**ASSIGNMENT 1**. Print the stretch of the swscale patch thread from "Having a inline" through "into FFmpegs direction.", keeping every character unchanged.
**ASSIGNMENT 2**. Carry on the swscale patch thread from the point where it stops.

**PASSAGE**.
※ ※ ※
Having a inline asm AND a external asm implementation of the same
thing is not ideal

I think moving all asm to yasm/nasm fits more into FFmpegs direction.
that would likely make things consistent and this sort of bug disappear

thx

[...]
diff mbox series

Patch

diff --git a/libswscale/x86/swscale.c b/libswscale/x86/swscale.c
index ff16398988..1bb9d1d51a 100644
--- a/libswscale/x86/swscale.c
+++ b/libswscale/x86/swscale.c
@@ -452,8 +452,12 @@  av_cold void ff_sws_init_swscale_x86(SwsContext *c)
     int cpu_flags = av_get_cpu_flags();
 
 #if HAVE_MMXEXT_INLINE
-    if (INLINE_MMXEXT(cpu_flags))
+    if (INLINE_MMXEXT(cpu_flags)) {
         sws_init_swscale_mmxext(c);
+        if (c->use_mmx_vfilter && !(c->flags & SWS_ACCURATE_RND)) {
+            c->yuv2planeX = yuv2yuv_X_mmxext;
+        }
+    }
 #endif
     if(c->use_mmx_vfilter && !(c->flags & SWS_ACCURATE_RND)) {
 #if HAVE_MMXEXT_EXTERNAL
diff --git a/libswscale/x86/swscale_template.c b/libswscale/x86/swscale_template.c
index 6190fcb4fe..1b8794480d 100644
--- a/libswscale/x86/swscale_template.c
+++ b/libswscale/x86/swscale_template.c
@@ -33,6 +33,59 @@ 
 #define MOVNTQ2 "movntq "
※ ※ ※
**DATASET**.
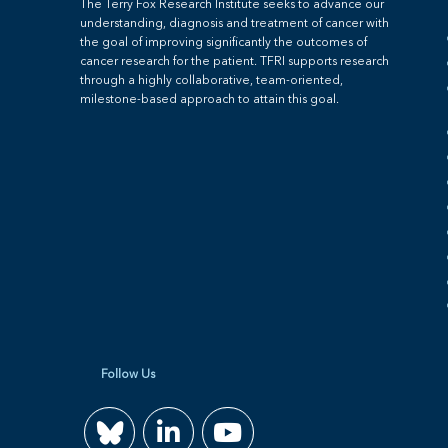
The Terry Fox Research Institute seeks to advance our
understanding, diagnosis and treatment of cancer with
the goal of improving significantly the outcomes of
cancer research for the patient. TFRI supports research
through a highly collaborative, team-oriented,
milestone-based approach to attain this goal.
Follow Us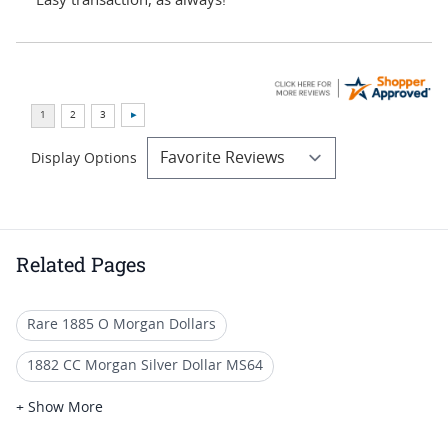
“Easy transaction, as always!”
Display Options
Related Pages
Rare 1885 O Morgan Dollars
1882 CC Morgan Silver Dollar MS64
MS 65 Morgan Silver Dollar Coins
+ Show More
1885 Morgan Silver Dollars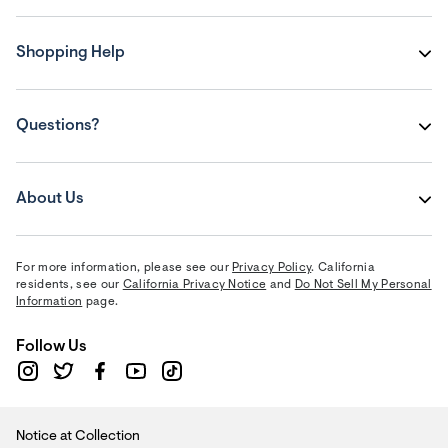
Shopping Help
Questions?
About Us
For more information, please see our
Privacy Policy
. California
residents, see our
California Privacy Notice
and
Do Not Sell My Personal
Information
page.
Follow Us
Notice at Collection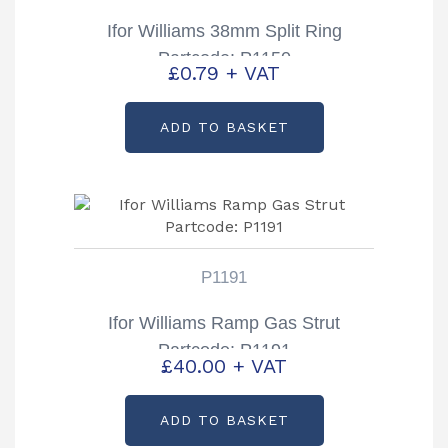
Ifor Williams 38mm Split Ring
Partcode: P1150
£
0.79
+ VAT
ADD TO BASKET
P1191
Ifor Williams Ramp Gas Strut
Partcode: P1191
£
40.00
+ VAT
ADD TO BASKET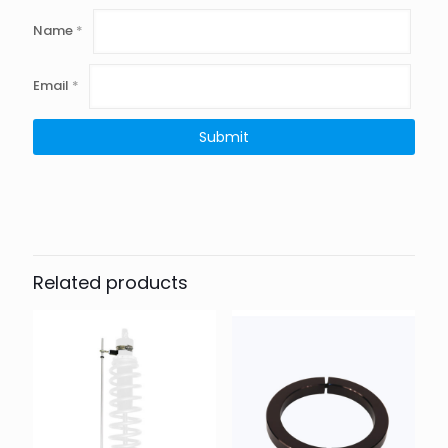
Name
*
Email
*
Related products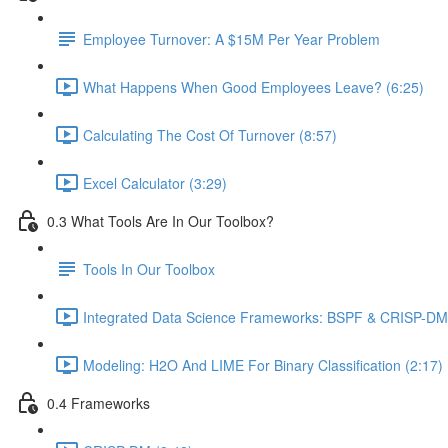
Employee Turnover: A $15M Per Year Problem
What Happens When Good Employees Leave? (6:25)
Calculating The Cost Of Turnover (8:57)
Excel Calculator (3:29)
0.3 What Tools Are In Our Toolbox?
Tools In Our Toolbox
Integrated Data Science Frameworks: BSPF & CRISP-DM 
Modeling: H2O And LIME For Binary Classification (2:17)
0.4 Frameworks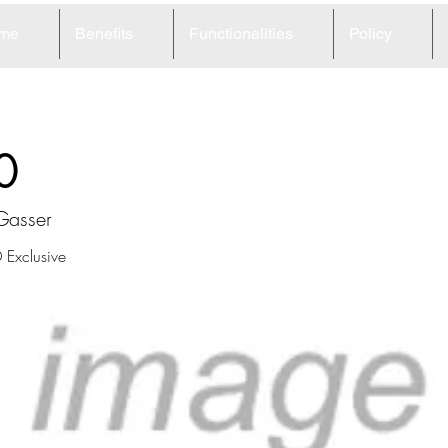
me
Benefits
Functionalities
Policy
0
Gasser
Exclusive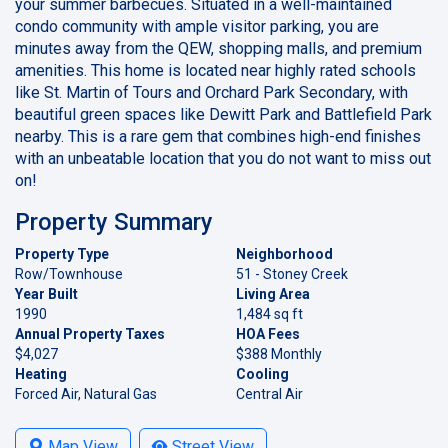
your summer barbecues. Situated in a well-maintained
condo community with ample visitor parking, you are
minutes away from the QEW, shopping malls, and premium
amenities. This home is located near highly rated schools
like St. Martin of Tours and Orchard Park Secondary, with
beautiful green spaces like Dewitt Park and Battlefield Park
nearby. This is a rare gem that combines high-end finishes
with an unbeatable location that you do not want to miss out
on!
Property Summary
Property Type
Neighborhood
Row/Townhouse
51 - Stoney Creek
Year Built
Living Area
1990
1,484 sq ft
Annual Property Taxes
HOA Fees
$4,027
$388 Monthly
Heating
Cooling
Forced Air, Natural Gas
Central Air
Map View
Street View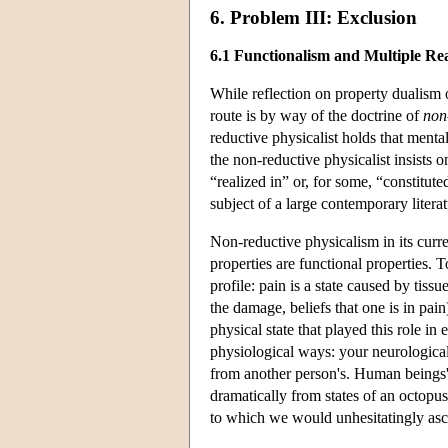
6. Problem III: Exclusion
6.1 Functionalism and Multiple Real
While reflection on property dualism
route is by way of the doctrine of
non
reductive physicalist holds that mental
the non-reductive physicalist insists 
“realized in” or, for some, “constitut
subject of a large contemporary liter
Non-reductive physicalism in its curr
properties are functional properties. T
profile: pain is a state caused by tis
the damage, beliefs that one is in pain)
physical state that played this role in
physiological ways: your neurological 
from another person's. Human beings' n
dramatically from states of an octopus
to which we would unhesitatingly asc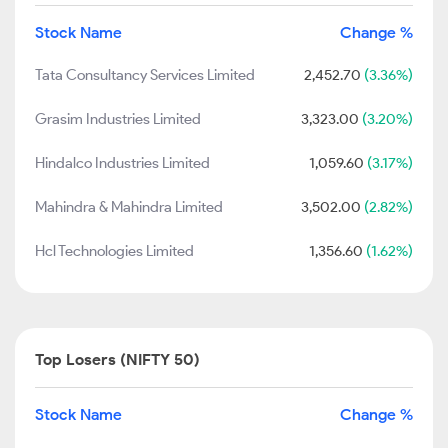
Stock Name
Change %
Tata Consultancy Services Limited
2,452.70
(3.36%)
Grasim Industries Limited
3,323.00
(3.20%)
Hindalco Industries Limited
1,059.60
(3.17%)
Mahindra & Mahindra Limited
3,502.00
(2.82%)
Hcl Technologies Limited
1,356.60
(1.62%)
Top Losers (NIFTY 50)
Stock Name
Change %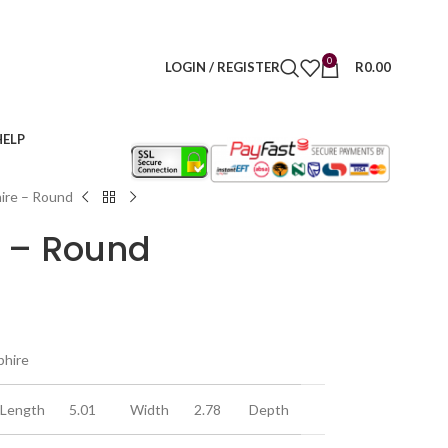
0
LOGIN / REGISTER
R
0.00
HELP
ire – Round
e – Round
phire
Length
5.01
Width
2.78
Depth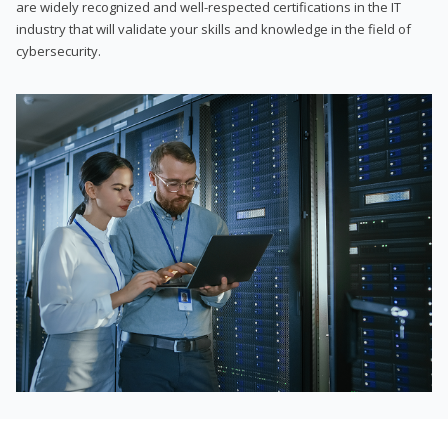
are widely recognized and well-respected certifications in the IT
industry that will validate your skills and knowledge in the field of
cybersecurity.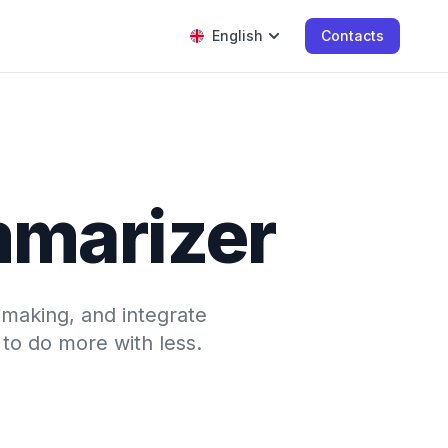
English
Contacts
mmarizer
-making, and integrate
to do more with less.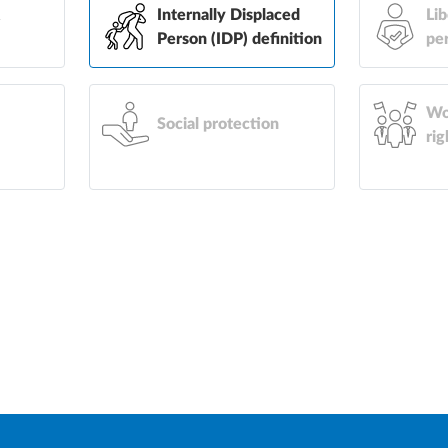
&
Internally Displaced
Lib
Person (IDP) definition
pe
Wo
Social protection
rig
※ ※ ※
**YOUR RESPONSE 1**.
Having a inline asm AND a external asm implementation of the same
thing is not ideal

I think moving all asm to yasm/nasm fits more into FFmpegs direction.

**YOUR RESPONSE 2**.
 #define MOVNTQ(a,b)  REAL_MOVNTQ(a,b)
 
+static void RENAME(yuv2yuv_X)(const int16_t *filter, int filterSize,
+                           const int16_t **src, uint8_t *dest, int dstW,
+                           const uint8_t *dither, int offset)
+{
+    filterSize--;
+    __asm__ volatile(
+        "movd %0, %%mm1\n\t"
+        "punpcklwd %%mm1, %%mm1\n\t"
+        "punpckldq %%mm1, %%mm1\n\t"
+        "psllw        $3, %%mm1\n\t"
+        "paddw     %%mm1, %%mm3\n\t"
+        "paddw     %%mm1, %%mm4\n\t"
+        "psraw        $4, %%mm3\n\t"
+        "psraw        $4, %%mm4\n\t"
+        ::"m"(filterSize)
+     );
+
+    __asm__ volatile(\
+        "movq    %%mm3, %%mm6\n\t"
+        "movq    %%mm4, %%mm7\n\t"
+        "movl %3, %%ecx\n\t"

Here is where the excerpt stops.